Photo: Sophia Morris.

 

Tedder wasn’t always as daring in his food choices. He grew up in the suburbs of Atlanta, where he never used a chopstick or debated the merits of shoyu versus tonkotsu ramen. “When I was growing up my father did all the cooking,” he said. “My dad used to get a whole chicken, gut it and then put his hand in it and chase me and my sister around the house. He would do collard greens, ham hocks, salmon cakes. We ate a lot of stuff like that.”

Cornbread was a family staple. “He would do cornbread, and I mean legit style Georgia cornbread,” said Tedder. “Cornbread as a food is greatly misunderstood. And it varies depending on where you are. A lot of people want to make it like a cake, so it’s very sweet, maybe even cinnamony. We never grew up with that. We grew up with it made in a cast iron skillet. It was very bland, it was very dry, intended to soak up stuff like black-eyed peas. You put that down, you put the wet stuff on top of it.”

His adventures in food began when he left home to attend the University of Michigan, where he studied musical theatre. “That’s when I really started opening my palate,” he said. “When I started meeting people from other parts of the planet with entirely different ideas of what soul food meant.”

Tedder has been a working actor for ten years. He started working in regional theater while still in college, and has appeared in four Broadway shows. Despite this success, there have also been long periods of unemployment. “To be an actor is to be willing to be humiliated over and over and over again,” said Tedder. He auditioned four times for “Honeymoon in Vegas,” describing the process as intimidating. “What you have to do is be brave,” he said.

Tedder is a dancer who can sing and act, but he said that even this array of skills is not enough to secure success in musical theatre. “These days triple threat is obsolete,” he said. “You have to be a septuplet threat. You have to be able to play the piano, write poetry, act Shakespeare and then do a tap dance. You have to do a handstand, and a backflip, and juggling. I’ve done so much crazy shit on Broadway.”

The challenges of the industry invigorate him. “When I step into a theatre, and smell the space, and I see the seats, and I feel the heat of the lights, and I feel the weird Elvis costume I’m wearing, and I see some kid laughing, it’s like, this is why I’m alive, it’s why I’m here, and that provides wonderful fulfillment,” he said.
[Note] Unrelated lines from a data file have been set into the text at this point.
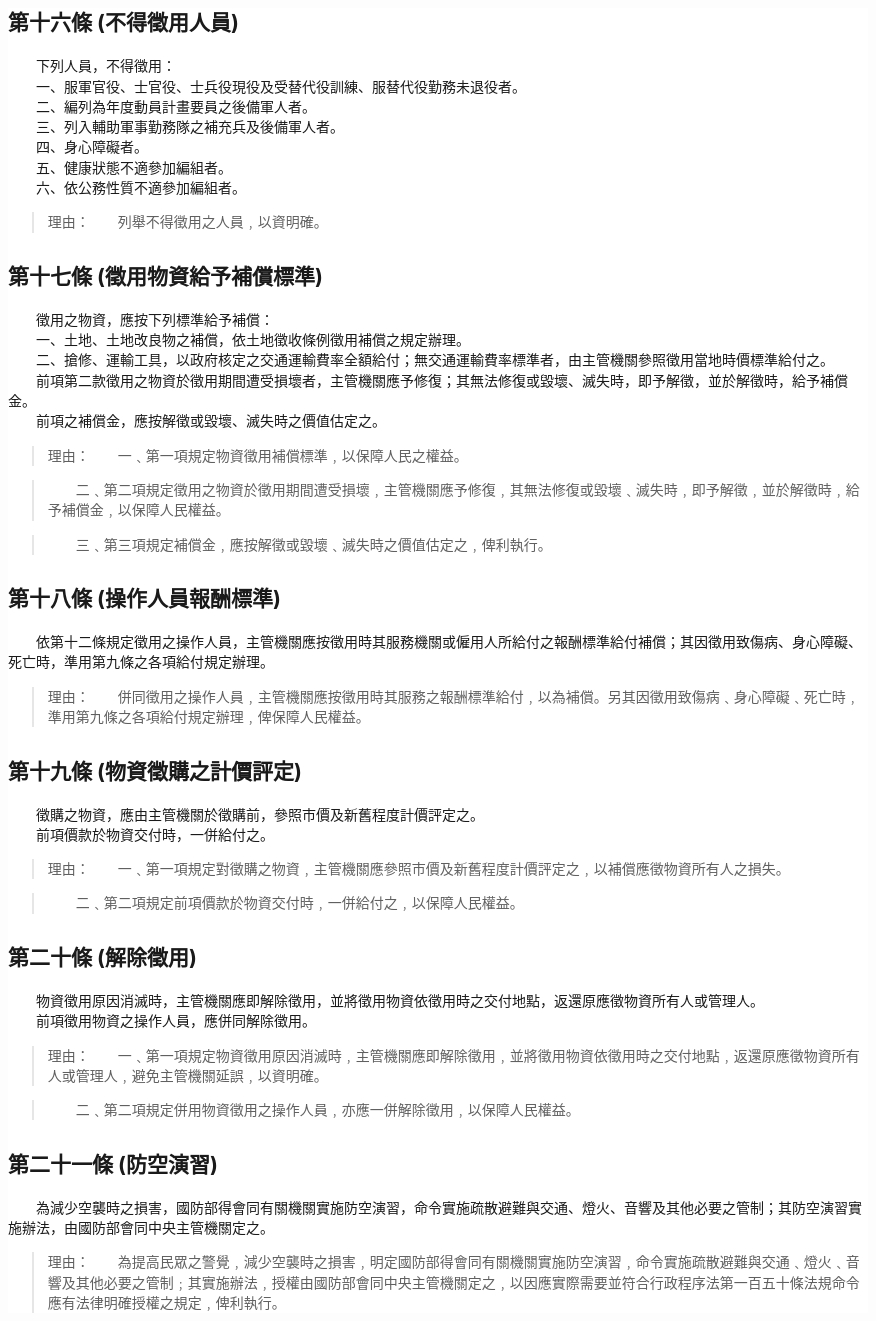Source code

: 

第十六條 (不得徵用人員)
-----------------------
　　下列人員，不得徵用：  
　　一、服軍官役、士官役、士兵役現役及受替代役訓練、服替代役勤務未退役者。  
　　二、編列為年度動員計畫要員之後備軍人者。  
　　三、列入輔助軍事勤務隊之補充兵及後備軍人者。  
　　四、身心障礙者。  
　　五、健康狀態不適參加編組者。  
　　六、依公務性質不適參加編組者。  
> 理由：　　列舉不得徵用之人員﹐以資明確。



第十七條 (徵用物資給予補償標準)
-------------------------------
　　徵用之物資，應按下列標準給予補償：  
　　一、土地、土地改良物之補償，依土地徵收條例徵用補償之規定辦理。  
　　二、搶修、運輸工具，以政府核定之交通運輸費率全額給付；無交通運輸費率標準者，由主管機關參照徵用當地時價標準給付之。  
　　前項第二款徵用之物資於徵用期間遭受損壞者，主管機關應予修復；其無法修復或毀壞、滅失時，即予解徵，並於解徵時，給予補償金。  
　　前項之補償金，應按解徵或毀壞、滅失時之價值估定之。  
> 理由：　　一﹑第一項規定物資徵用補償標準﹐以保障人民之權益。

> 　　二﹑第二項規定徵用之物資於徵用期間遭受損壞﹐主管機關應予修復﹐其無法修復或毀壞﹑滅失時﹐即予解徵﹐並於解徵時﹐給予補償金﹐以保障人民權益。

> 　　三﹑第三項規定補償金﹐應按解徵或毀壞﹑滅失時之價值估定之﹐俾利執行。



第十八條 (操作人員報酬標準)
---------------------------
　　依第十二條規定徵用之操作人員，主管機關應按徵用時其服務機關或僱用人所給付之報酬標準給付補償；其因徵用致傷病、身心障礙、死亡時，準用第九條之各項給付規定辦理。  
> 理由：　　併同徵用之操作人員﹐主管機關應按徵用時其服務之報酬標準給付﹐以為補償。另其因徵用致傷病﹑身心障礙﹑死亡時﹐準用第九條之各項給付規定辦理﹐俾保障人民權益。



第十九條 (物資徵購之計價評定)
-----------------------------
　　徵購之物資，應由主管機關於徵購前，參照市價及新舊程度計價評定之。  
　　前項價款於物資交付時，一併給付之。  
> 理由：　　一﹑第一項規定對徵購之物資﹐主管機關應參照市價及新舊程度計價評定之﹐以補償應徵物資所有人之損失。

> 　　二﹑第二項規定前項價款於物資交付時﹐一併給付之﹐以保障人民權益。



第二十條 (解除徵用)
-------------------
　　物資徵用原因消滅時，主管機關應即解除徵用，並將徵用物資依徵用時之交付地點，返還原應徵物資所有人或管理人。  
　　前項徵用物資之操作人員，應併同解除徵用。  
> 理由：　　一﹑第一項規定物資徵用原因消滅時﹐主管機關應即解除徵用﹐並將徵用物資依徵用時之交付地點﹐返還原應徵物資所有人或管理人﹐避免主管機關延誤﹐以資明確。

> 　　二﹑第二項規定併用物資徵用之操作人員﹐亦應一併解除徵用﹐以保障人民權益。



第二十一條 (防空演習)
---------------------
　　為減少空襲時之損害，國防部得會同有關機關實施防空演習，命令實施疏散避難與交通、燈火、音響及其他必要之管制；其防空演習實施辦法，由國防部會同中央主管機關定之。  
> 理由：　　為提高民眾之警覺﹐減少空襲時之損害﹐明定國防部得會同有關機關實施防空演習﹐命令實施疏散避難與交通﹑燈火﹑音響及其他必要之管制﹔其實施辦法﹐授權由國防部會同中央主管機關定之﹐以因應實際需要並符合行政程序法第一百五十條法規命令應有法律明確授權之規定﹐俾利執行。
This sense of fulfillment is what keeps him going. “Acting is what you can do your entire life long, and in musical theatre, if you’re not acting, your song and dance won’t mean anything,” he said, using his chopsticks to scoop up the last of his noodles. “If it’s what I’m going do the rest of my life, I couldn’t tell you. But at this point, I have to. It’s not an obligation as much as it is a calling.”